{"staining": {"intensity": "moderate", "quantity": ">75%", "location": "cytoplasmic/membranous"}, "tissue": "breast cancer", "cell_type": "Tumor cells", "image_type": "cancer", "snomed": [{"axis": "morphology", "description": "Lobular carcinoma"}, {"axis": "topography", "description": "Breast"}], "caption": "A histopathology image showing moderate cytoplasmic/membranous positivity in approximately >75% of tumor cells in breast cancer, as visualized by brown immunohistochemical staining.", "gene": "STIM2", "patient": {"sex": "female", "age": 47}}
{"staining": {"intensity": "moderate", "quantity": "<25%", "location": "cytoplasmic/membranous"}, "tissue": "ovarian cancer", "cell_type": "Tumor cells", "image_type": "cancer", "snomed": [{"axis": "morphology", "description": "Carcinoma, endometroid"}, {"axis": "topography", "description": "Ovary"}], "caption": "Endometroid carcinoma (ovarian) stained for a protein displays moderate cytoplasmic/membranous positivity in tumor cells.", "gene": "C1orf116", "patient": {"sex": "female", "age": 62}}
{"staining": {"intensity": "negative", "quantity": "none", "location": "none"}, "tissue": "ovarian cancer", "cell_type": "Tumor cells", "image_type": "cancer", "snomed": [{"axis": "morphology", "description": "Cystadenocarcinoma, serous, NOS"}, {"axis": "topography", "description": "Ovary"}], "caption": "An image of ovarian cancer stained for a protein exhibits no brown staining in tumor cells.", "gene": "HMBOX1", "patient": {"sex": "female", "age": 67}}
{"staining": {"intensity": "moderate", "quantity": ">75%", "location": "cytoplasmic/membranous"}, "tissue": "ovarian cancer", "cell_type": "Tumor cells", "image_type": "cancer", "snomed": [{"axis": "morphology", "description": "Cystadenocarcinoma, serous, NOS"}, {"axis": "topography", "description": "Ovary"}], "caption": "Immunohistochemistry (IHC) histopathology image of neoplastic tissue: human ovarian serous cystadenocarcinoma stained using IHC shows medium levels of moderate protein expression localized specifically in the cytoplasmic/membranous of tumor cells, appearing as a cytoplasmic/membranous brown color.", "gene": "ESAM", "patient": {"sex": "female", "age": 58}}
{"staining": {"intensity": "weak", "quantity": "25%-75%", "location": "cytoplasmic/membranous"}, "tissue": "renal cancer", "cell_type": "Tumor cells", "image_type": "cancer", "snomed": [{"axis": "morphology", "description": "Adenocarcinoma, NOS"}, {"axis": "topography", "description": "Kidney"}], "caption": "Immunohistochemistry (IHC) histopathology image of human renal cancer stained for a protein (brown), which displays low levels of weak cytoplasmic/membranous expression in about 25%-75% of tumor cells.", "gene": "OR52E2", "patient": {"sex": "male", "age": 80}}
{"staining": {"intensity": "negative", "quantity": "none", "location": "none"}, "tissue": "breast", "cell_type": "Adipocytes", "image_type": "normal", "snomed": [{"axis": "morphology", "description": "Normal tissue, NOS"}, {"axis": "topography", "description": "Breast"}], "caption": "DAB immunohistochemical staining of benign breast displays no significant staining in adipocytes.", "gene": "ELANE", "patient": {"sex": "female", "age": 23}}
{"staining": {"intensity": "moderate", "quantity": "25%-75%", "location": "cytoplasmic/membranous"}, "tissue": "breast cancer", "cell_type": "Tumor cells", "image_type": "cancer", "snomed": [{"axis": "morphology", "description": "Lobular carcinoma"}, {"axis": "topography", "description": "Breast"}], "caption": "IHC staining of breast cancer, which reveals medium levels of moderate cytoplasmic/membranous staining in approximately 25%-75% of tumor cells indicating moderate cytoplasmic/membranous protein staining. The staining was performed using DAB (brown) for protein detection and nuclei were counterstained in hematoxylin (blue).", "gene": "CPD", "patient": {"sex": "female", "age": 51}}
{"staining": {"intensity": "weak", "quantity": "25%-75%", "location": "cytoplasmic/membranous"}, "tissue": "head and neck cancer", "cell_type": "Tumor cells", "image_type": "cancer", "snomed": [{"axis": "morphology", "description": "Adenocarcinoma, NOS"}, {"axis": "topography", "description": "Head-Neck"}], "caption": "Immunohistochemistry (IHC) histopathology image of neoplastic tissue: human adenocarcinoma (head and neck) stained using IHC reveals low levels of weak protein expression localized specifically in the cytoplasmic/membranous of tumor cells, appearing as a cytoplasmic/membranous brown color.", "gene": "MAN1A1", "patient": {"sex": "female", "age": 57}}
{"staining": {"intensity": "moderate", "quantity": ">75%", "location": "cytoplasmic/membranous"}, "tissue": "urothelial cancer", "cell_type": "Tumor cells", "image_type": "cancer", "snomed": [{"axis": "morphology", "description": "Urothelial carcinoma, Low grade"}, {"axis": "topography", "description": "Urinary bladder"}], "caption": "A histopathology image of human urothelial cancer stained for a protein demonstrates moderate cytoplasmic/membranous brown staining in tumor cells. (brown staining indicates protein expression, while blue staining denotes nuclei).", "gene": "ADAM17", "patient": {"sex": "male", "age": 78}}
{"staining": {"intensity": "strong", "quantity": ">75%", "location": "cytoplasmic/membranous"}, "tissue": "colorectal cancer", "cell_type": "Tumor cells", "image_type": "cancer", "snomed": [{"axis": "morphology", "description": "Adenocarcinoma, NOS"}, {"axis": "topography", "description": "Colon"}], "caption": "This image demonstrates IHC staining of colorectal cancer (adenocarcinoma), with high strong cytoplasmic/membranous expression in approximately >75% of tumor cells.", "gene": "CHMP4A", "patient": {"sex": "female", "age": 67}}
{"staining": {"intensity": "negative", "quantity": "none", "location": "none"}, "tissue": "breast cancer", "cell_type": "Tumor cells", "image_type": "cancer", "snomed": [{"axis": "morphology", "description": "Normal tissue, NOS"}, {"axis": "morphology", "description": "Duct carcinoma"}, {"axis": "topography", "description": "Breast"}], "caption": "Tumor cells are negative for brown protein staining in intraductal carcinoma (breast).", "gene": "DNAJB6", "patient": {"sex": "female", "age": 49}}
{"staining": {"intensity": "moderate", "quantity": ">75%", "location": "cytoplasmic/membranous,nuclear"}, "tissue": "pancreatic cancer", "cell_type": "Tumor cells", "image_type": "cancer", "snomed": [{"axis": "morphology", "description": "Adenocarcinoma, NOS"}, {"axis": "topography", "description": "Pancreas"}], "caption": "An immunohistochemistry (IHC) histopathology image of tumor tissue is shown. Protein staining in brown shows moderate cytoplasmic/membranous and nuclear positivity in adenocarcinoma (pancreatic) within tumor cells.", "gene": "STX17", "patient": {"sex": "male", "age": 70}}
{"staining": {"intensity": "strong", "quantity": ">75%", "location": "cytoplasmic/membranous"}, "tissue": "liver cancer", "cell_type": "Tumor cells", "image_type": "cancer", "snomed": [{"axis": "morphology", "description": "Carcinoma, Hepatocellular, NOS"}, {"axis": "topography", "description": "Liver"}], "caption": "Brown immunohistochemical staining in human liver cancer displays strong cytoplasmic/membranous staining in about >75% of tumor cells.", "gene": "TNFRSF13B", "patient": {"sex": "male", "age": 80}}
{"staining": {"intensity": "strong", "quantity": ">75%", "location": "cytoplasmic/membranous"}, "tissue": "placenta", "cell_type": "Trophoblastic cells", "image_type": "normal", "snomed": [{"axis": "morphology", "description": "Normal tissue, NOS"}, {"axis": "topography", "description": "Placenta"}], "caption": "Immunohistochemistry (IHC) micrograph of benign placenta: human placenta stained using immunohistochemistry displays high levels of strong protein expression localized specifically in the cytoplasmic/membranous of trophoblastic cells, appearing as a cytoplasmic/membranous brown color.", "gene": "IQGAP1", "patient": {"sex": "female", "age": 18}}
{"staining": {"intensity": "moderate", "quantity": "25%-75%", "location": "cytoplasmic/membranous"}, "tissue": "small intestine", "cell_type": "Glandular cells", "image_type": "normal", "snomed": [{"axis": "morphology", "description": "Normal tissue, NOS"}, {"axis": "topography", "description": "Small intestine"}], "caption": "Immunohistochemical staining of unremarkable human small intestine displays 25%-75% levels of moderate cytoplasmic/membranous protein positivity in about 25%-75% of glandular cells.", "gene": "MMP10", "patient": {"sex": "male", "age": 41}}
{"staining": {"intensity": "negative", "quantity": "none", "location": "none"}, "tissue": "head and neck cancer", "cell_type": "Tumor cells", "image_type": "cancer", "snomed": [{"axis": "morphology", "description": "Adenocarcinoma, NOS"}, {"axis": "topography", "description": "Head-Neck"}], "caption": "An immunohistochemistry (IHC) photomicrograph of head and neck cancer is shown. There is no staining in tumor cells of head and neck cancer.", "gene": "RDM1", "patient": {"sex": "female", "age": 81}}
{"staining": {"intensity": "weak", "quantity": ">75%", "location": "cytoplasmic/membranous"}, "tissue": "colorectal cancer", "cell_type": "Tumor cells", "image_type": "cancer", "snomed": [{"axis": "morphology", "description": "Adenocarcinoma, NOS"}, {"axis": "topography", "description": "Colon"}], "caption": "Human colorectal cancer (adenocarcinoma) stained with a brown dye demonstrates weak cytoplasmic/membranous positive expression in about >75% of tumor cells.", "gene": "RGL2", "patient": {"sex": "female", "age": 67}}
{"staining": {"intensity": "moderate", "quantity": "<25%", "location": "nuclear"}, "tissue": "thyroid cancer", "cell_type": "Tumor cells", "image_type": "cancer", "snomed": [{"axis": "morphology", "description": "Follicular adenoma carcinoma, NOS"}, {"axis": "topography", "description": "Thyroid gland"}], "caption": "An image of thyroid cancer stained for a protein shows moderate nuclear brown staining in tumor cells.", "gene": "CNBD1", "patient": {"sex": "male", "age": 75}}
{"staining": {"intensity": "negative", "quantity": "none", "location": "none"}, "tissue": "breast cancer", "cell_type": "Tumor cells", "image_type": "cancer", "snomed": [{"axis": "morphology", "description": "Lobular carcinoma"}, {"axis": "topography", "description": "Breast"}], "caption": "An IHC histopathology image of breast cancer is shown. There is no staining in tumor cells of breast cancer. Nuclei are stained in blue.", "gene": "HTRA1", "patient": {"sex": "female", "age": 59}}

What is being asked: Begin at the first line of the material and transcribe each line exactly. End with the line containing "carcinoma (ovarian) stained", and give nothing else.

Result of the exercise:
{"staining": {"intensity": "moderate", "quantity": ">75%", "location": "cytoplasmic/membranous"}, "tissue": "breast cancer", "cell_type": "Tumor cells", "image_type": "cancer", "snomed": [{"axis": "morphology", "description": "Lobular carcinoma"}, {"axis": "topography", "description": "Breast"}], "caption": "A histopathology image showing moderate cytoplasmic/membranous positivity in approximately >75% of tumor cells in breast cancer, as visualized by brown immunohistochemical staining.", "gene": "STIM2", "patient": {"sex": "female", "age": 47}}
{"staining": {"intensity": "moderate", "quantity": "<25%", "location": "cytoplasmic/membranous"}, "tissue": "ovarian cancer", "cell_type": "Tumor cells", "image_type": "cancer", "snomed": [{"axis": "morphology", "description": "Carcinoma, endometroid"}, {"axis": "topography", "description": "Ovary"}], "caption": "Endometroid carcinoma (ovarian) stained for a protein displays moderate cytoplasmic/membranous positivity in tumor cells.", "gene": "C1orf116", "patient": {"sex": "female", "age": 62}}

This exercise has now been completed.